When Nadeem-Shravan teamed up with Mahesh Bhatt a year after Aashiqui, the expectations were high about its music. The duo didn’t disappoint with the music of Dil Hai Ke Manta Nahin.
The pick of the album was Kaise mizaj aap ke hain…. It may not be among the most popular of Nadeem-Shravan, but it is one of their best. It remains among the finest from Sanu and Anuradha, too.
The title song, Dil hai ke maata nahin…, Adayein bhi hai... and Hum to mashoor hue… and O mere sapno ke saudagar... too are delightful in an album that had 11 tracks. The year 1991 also saw Nadeem-Shravan coming up with winners like Saajan (Mera dil bhi kitna paagal… and Bahut pyar karte hain..)

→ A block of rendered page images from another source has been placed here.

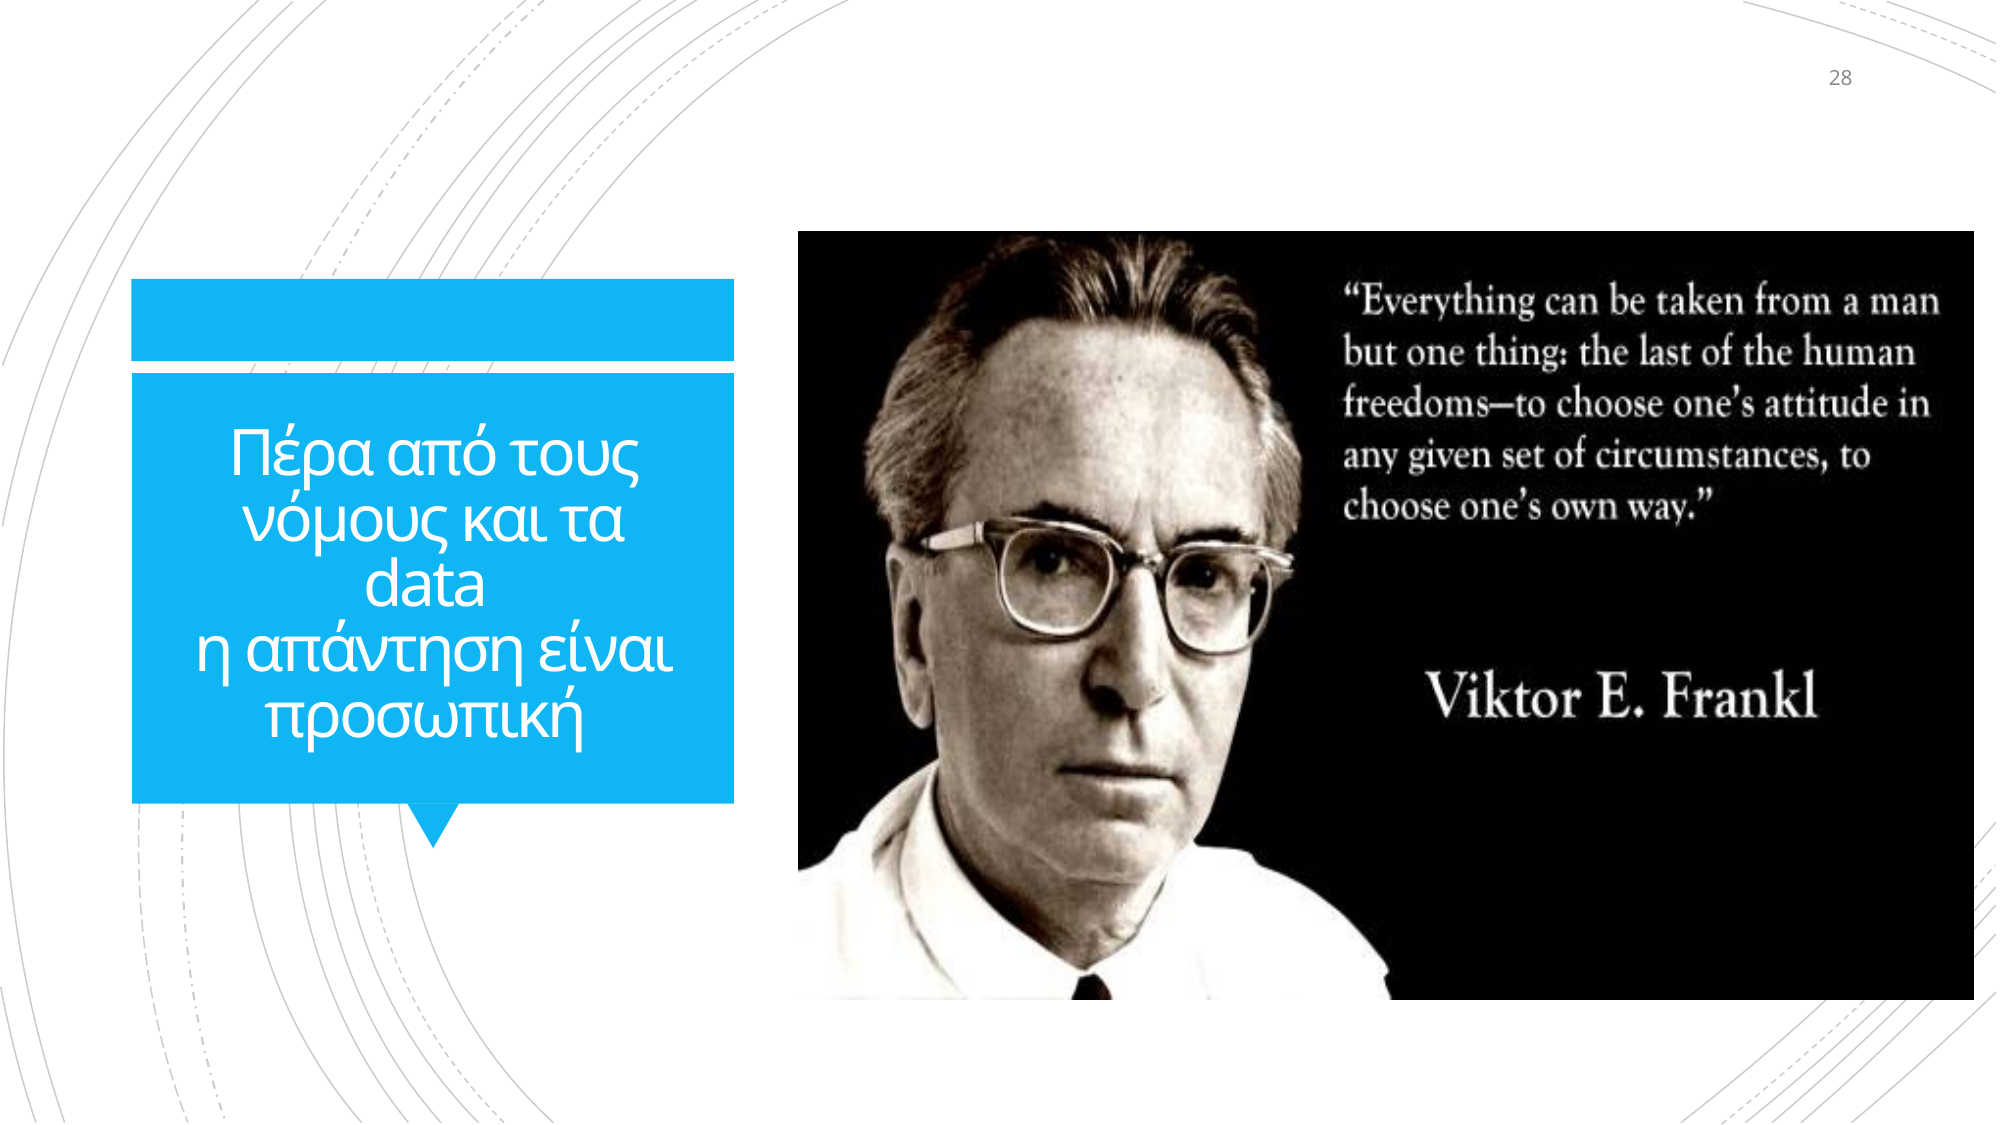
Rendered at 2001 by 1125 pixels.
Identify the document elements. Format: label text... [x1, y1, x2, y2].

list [798, 230, 1974, 1001]
slide_number 28 [1717, 52, 1868, 105]
title Πέρα από τους νόμους και τα data η απάντηση είναι προσωπική [145, 385, 720, 789]
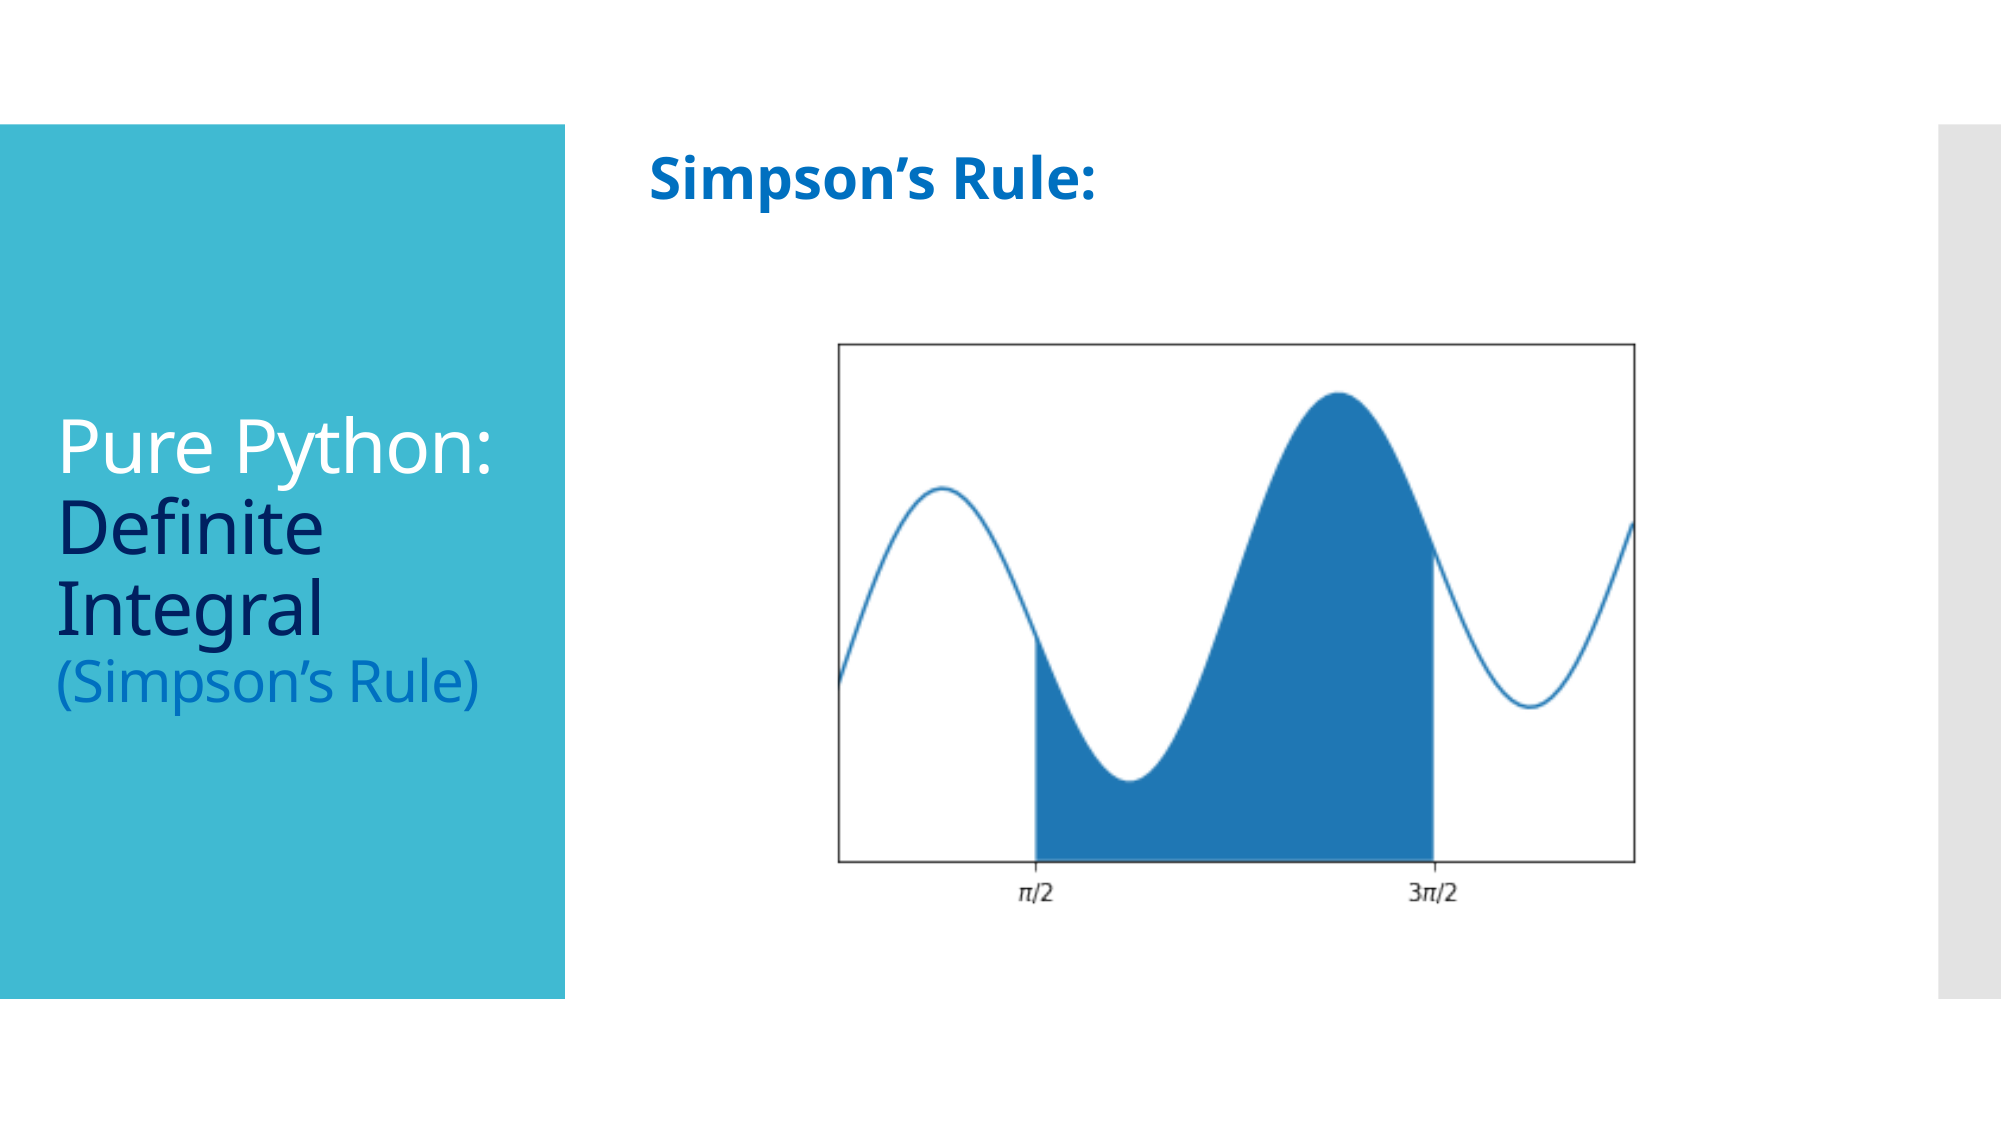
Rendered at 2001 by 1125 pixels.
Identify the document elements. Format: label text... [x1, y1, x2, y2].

text_box [634, 262, 1819, 984]
picture [811, 320, 1658, 926]
title Pure Python: Definite Integral (Simpson’s Rule) [41, 184, 525, 940]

and Phool Aur Kaante (Dheere dheere pyar ko…)
With films like Damini (Jab se tum ko dekha hai…), Hum Hai Rahi Pyar Ke (Ghunghat ki aad se…), Barsaat (Hum ko sirf tum se…), Raja (Akhiyaan milaoon…), Raja Hindustani (Aaye ho meri zindagi mein…) and Aa Ab Laut chalen (Aa ab laut chalen…), they enriched the music of the 90s.
Though the golden age of Bollywood music was coming to an end with the onset of 1980s, melody lingered on for a couple of decades. When we think of today’s Bollywood music – which is busy remixing old classics – we will appreciate the 90s more. And it is difficult to think of the 90s film music without the songs of Nadeem-Shravan.